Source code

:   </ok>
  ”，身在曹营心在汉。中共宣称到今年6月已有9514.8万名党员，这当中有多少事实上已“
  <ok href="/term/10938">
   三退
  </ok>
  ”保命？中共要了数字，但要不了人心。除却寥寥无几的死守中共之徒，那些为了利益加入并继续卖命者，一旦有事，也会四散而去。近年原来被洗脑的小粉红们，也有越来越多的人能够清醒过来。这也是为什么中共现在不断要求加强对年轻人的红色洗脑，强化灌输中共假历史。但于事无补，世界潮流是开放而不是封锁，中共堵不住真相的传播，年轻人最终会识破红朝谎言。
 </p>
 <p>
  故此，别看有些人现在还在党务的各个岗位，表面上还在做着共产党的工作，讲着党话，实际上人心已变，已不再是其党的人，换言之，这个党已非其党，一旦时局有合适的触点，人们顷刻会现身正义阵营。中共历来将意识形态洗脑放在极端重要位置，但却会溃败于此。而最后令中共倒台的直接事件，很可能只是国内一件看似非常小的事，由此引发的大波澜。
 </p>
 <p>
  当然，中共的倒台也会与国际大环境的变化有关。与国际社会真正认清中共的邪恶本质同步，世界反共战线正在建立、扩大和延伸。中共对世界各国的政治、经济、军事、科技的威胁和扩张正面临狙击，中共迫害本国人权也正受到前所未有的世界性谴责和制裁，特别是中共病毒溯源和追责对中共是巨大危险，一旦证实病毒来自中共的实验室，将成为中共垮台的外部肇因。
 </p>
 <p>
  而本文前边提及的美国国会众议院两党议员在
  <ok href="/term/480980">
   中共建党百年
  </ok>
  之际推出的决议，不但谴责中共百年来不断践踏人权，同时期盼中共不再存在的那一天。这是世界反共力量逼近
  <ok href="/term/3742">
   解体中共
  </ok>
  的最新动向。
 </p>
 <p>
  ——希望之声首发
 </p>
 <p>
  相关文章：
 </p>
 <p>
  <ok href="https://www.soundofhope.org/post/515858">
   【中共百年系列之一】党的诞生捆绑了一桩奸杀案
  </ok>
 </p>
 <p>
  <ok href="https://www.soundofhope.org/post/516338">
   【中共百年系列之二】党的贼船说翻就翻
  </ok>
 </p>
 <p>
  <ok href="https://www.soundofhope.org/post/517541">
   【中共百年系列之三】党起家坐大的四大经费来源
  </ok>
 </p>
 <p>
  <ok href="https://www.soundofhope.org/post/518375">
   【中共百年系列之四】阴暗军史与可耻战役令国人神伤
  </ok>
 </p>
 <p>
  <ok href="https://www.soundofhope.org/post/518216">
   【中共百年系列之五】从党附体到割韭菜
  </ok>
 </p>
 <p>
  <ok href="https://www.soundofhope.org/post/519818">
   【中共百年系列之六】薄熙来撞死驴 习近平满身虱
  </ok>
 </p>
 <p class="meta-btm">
====
# [What the task requires]
Among the lines of the material, find those that hold the word "soundofhope" and copy them.

# [Finished exercise]
  <ok href="https://www.soundofhope.org/post/515858">
  <ok href="https://www.soundofhope.org/post/516338">
  <ok href="https://www.soundofhope.org/post/517541">
  <ok href="https://www.soundofhope.org/post/518375">
  <ok href="https://www.soundofhope.org/post/518216">
  <ok href="https://www.soundofhope.org/post/519818">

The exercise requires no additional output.